== SUPPLIED RECORDS ==
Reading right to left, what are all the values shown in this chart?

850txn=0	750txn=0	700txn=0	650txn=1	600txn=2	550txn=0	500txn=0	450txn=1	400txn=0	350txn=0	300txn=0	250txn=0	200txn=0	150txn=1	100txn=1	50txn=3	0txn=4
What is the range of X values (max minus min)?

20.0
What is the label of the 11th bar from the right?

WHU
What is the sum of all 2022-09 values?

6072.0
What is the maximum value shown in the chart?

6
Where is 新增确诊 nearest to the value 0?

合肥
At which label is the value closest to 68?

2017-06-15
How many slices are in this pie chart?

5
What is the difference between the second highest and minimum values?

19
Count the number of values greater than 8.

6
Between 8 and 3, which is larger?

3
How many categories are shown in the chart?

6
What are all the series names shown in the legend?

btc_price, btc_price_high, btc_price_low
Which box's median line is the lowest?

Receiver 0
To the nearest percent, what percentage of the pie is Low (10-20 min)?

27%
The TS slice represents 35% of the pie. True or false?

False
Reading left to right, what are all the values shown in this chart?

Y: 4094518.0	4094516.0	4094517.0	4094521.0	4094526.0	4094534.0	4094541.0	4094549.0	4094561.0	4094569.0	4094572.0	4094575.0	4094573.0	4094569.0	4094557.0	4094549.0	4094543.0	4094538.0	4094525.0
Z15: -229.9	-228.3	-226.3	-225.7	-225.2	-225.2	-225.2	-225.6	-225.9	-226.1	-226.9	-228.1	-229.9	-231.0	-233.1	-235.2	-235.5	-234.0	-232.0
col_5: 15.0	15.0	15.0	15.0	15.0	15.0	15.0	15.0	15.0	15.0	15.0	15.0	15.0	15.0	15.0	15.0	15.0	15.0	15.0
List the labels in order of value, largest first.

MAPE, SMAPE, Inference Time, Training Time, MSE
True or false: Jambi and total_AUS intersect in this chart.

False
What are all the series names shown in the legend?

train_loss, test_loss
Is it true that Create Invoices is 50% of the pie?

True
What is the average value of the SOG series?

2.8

== JOB ==
Convert every item above into a JSON array of strings, with one string per line and blank lines omitted.

== EXPECTED ANSWER ==
[
  "Reading right to left, what are all the values shown in this chart?",
  "850txn=0\t750txn=0\t700txn=0\t650txn=1\t600txn=2\t550txn=0\t500txn=0\t450txn=1\t400txn=0\t350txn=0\t300txn=0\t250txn=0\t200txn=0\t150txn=1\t100txn=1\t50txn=3\t0txn=4",
  "What is the range of X values (max minus min)?",
  "20.0",
  "What is the label of the 11th bar from the right?",
  "WHU",
  "What is the sum of all 2022-09 values?",
  "6072.0",
  "What is the maximum value shown in the chart?",
  "6",
  "Where is 新增确诊 nearest to the value 0?",
  "合肥",
  "At which label is the value closest to 68?",
  "2017-06-15",
  "How many slices are in this pie chart?",
  "5",
  "What is the difference between the second highest and minimum values?",
  "19",
  "Count the number of values greater than 8.",
  "6",
  "Between 8 and 3, which is larger?",
  "3",
  "How many categories are shown in the chart?",
  "6",
  "What are all the series names shown in the legend?",
  "btc_price, btc_price_high, btc_price_low",
  "Which box's median line is the lowest?",
  "Receiver 0",
  "To the nearest percent, what percentage of the pie is Low (10-20 min)?",
  "27%",
  "The TS slice represents 35% of the pie. True or false?",
  "False",
  "Reading left to right, what are all the values shown in this chart?",
  "Y: 4094518.0\t4094516.0\t4094517.0\t4094521.0\t4094526.0\t4094534.0\t4094541.0\t4094549.0\t4094561.0\t4094569.0\t4094572.0\t4094575.0\t4094573.0\t4094569.0\t4094557.0\t4094549.0\t4094543.0\t4094538.0\t4094525.0",
  "Z15: -229.9\t-228.3\t-226.3\t-225.7\t-225.2\t-225.2\t-225.2\t-225.6\t-225.9\t-226.1\t-226.9\t-228.1\t-229.9\t-231.0\t-233.1\t-235.2\t-235.5\t-234.0\t-232.0",
  "col_5: 15.0\t15.0\t15.0\t15.0\t15.0\t15.0\t15.0\t15.0\t15.0\t15.0\t15.0\t15.0\t15.0\t15.0\t15.0\t15.0\t15.0\t15.0\t15.0",
  "List the labels in order of value, largest first.",
  "MAPE, SMAPE, Inference Time, Training Time, MSE",
  "True or false: Jambi and total_AUS intersect in this chart.",
  "False",
  "What are all the series names shown in the legend?",
  "train_loss, test_loss",
  "Is it true that Create Invoices is 50% of the pie?",
  "True",
  "What is the average value of the SOG series?",
  "2.8"
]